**Task prompt:** Every entry has to be output exactly, with none skipped.

Data shown: Begin

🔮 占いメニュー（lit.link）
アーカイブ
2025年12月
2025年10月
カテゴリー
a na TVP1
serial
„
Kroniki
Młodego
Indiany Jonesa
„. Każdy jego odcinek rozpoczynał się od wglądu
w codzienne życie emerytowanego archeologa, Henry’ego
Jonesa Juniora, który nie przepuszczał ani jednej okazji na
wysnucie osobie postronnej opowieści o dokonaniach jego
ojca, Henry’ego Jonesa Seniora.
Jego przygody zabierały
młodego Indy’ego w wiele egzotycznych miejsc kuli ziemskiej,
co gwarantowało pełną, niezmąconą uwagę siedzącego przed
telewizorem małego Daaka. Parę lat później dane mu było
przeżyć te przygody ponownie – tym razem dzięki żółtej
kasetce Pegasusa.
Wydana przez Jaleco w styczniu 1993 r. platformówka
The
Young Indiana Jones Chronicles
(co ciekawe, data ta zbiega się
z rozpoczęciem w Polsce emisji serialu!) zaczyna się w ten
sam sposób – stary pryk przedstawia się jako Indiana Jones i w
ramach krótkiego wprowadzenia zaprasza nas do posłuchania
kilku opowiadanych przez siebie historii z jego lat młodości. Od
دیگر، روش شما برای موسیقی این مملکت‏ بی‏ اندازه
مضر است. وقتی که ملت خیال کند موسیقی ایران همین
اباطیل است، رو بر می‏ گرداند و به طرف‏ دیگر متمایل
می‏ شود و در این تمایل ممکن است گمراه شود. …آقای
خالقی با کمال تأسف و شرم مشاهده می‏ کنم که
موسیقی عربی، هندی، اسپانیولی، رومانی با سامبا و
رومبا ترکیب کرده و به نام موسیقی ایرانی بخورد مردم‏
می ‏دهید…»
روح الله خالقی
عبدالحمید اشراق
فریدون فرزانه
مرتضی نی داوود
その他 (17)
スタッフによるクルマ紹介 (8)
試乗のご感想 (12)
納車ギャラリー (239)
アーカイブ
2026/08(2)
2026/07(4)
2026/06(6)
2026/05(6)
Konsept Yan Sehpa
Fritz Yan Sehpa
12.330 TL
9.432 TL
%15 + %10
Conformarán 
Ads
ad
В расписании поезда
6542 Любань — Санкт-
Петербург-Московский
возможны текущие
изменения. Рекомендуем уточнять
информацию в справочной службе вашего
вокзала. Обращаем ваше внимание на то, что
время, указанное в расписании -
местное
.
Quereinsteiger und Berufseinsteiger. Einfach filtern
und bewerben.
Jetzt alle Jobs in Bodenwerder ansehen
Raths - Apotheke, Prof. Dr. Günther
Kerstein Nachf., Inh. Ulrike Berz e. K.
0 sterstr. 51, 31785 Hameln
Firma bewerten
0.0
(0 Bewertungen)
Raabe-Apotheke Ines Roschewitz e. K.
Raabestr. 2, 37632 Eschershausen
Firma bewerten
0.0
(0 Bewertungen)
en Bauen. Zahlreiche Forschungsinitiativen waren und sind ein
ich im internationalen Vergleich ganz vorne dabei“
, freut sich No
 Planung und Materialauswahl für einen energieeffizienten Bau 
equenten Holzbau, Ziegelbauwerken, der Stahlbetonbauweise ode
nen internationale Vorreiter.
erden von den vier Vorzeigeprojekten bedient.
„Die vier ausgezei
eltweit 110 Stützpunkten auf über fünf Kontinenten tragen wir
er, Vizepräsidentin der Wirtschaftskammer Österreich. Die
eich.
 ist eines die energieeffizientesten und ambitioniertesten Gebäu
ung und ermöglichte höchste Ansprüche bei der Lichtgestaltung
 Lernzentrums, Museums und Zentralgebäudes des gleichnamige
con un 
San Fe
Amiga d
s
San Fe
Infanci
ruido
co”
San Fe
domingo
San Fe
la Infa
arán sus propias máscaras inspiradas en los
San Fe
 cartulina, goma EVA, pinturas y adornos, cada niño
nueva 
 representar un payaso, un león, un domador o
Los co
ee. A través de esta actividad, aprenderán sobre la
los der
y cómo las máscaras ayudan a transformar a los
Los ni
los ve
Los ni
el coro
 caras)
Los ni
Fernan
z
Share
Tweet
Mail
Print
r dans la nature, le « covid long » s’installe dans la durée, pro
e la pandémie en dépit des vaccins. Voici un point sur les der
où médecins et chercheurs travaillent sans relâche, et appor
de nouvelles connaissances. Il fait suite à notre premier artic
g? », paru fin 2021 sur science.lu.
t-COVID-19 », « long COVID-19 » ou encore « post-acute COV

Data shown: End

**Result for this exercise:**
🔮 占いメニュー（lit.link）
アーカイブ
2025年12月
2025年10月
カテゴリー
a na TVP1
serial
„
Kroniki
Młodego
Indiany Jonesa
„. Każdy jego odcinek rozpoczynał się od wglądu
w codzienne życie emerytowanego archeologa, Henry’ego
Jonesa Juniora, który nie przepuszczał ani jednej okazji na
wysnucie osobie postronnej opowieści o dokonaniach jego
ojca, Henry’ego Jonesa Seniora.
Jego przygody zabierały
młodego Indy’ego w wiele egzotycznych miejsc kuli ziemskiej,
co gwarantowało pełną, niezmąconą uwagę siedzącego przed
telewizorem małego Daaka. Parę lat później dane mu było
przeżyć te przygody ponownie – tym razem dzięki żółtej
kasetce Pegasusa.
Wydana przez Jaleco w styczniu 1993 r. platformówka
The
Young Indiana Jones Chronicles
(co ciekawe, data ta zbiega się
z rozpoczęciem w Polsce emisji serialu!) zaczyna się w ten
sam sposób – stary pryk przedstawia się jako Indiana Jones i w
ramach krótkiego wprowadzenia zaprasza nas do posłuchania
kilku opowiadanych przez siebie historii z jego lat młodości. Od
دیگر، روش شما برای موسیقی این مملکت‏ بی‏ اندازه
مضر است. وقتی که ملت خیال کند موسیقی ایران همین
اباطیل است، رو بر می‏ گرداند و به طرف‏ دیگر متمایل
می‏ شود و در این تمایل ممکن است گمراه شود. …آقای
خالقی با کمال تأسف و شرم مشاهده می‏ کنم که
موسیقی عربی، هندی، اسپانیولی، رومانی با سامبا و
رومبا ترکیب کرده و به نام موسیقی ایرانی بخورد مردم‏
می ‏دهید…»
روح الله خالقی
عبدالحمید اشراق
فریدون فرزانه
مرتضی نی داوود
その他 (17)
スタッフによるクルマ紹介 (8)
試乗のご感想 (12)
納車ギャラリー (239)
アーカイブ
2026/08(2)
2026/07(4)
2026/06(6)
2026/05(6)
Konsept Yan Sehpa
Fritz Yan Sehpa
12.330 TL
9.432 TL
%15 + %10
Conformarán 
Ads
ad
В расписании поезда
6542 Любань — Санкт-
Петербург-Московский
возможны текущие
изменения. Рекомендуем уточнять
информацию в справочной службе вашего
вокзала. Обращаем ваше внимание на то, что
время, указанное в расписании -
местное
.
Quereinsteiger und Berufseinsteiger. Einfach filtern
und bewerben.
Jetzt alle Jobs in Bodenwerder ansehen
Raths - Apotheke, Prof. Dr. Günther
Kerstein Nachf., Inh. Ulrike Berz e. K.
0 sterstr. 51, 31785 Hameln
Firma bewerten
0.0
(0 Bewertungen)
Raabe-Apotheke Ines Roschewitz e. K.
Raabestr. 2, 37632 Eschershausen
Firma bewerten
0.0
(0 Bewertungen)
en Bauen. Zahlreiche Forschungsinitiativen waren und sind ein
ich im internationalen Vergleich ganz vorne dabei“
, freut sich No
 Planung und Materialauswahl für einen energieeffizienten Bau 
equenten Holzbau, Ziegelbauwerken, der Stahlbetonbauweise ode
nen internationale Vorreiter.
erden von den vier Vorzeigeprojekten bedient.
„Die vier ausgezei
eltweit 110 Stützpunkten auf über fünf Kontinenten tragen wir
er, Vizepräsidentin der Wirtschaftskammer Österreich. Die
eich.
 ist eines die energieeffizientesten und ambitioniertesten Gebäu
ung und ermöglichte höchste Ansprüche bei der Lichtgestaltung
 Lernzentrums, Museums und Zentralgebäudes des gleichnamige
con un 
San Fe
Amiga d
s
San Fe
Infanci
ruido
co”
San Fe
domingo
San Fe
la Infa
arán sus propias máscaras inspiradas en los
San Fe
 cartulina, goma EVA, pinturas y adornos, cada niño
nueva 
 representar un payaso, un león, un domador o
Los co
ee. A través de esta actividad, aprenderán sobre la
los der
y cómo las máscaras ayudan a transformar a los
Los ni
los ve
Los ni
el coro
 caras)
Los ni
Fernan
z
Share
Tweet
Mail
Print
r dans la nature, le « covid long » s’installe dans la durée, pro
e la pandémie en dépit des vaccins. Voici un point sur les der
où médecins et chercheurs travaillent sans relâche, et appor
de nouvelles connaissances. Il fait suite à notre premier artic
g? », paru fin 2021 sur science.lu.
t-COVID-19 », « long COVID-19 » ou encore « post-acute COV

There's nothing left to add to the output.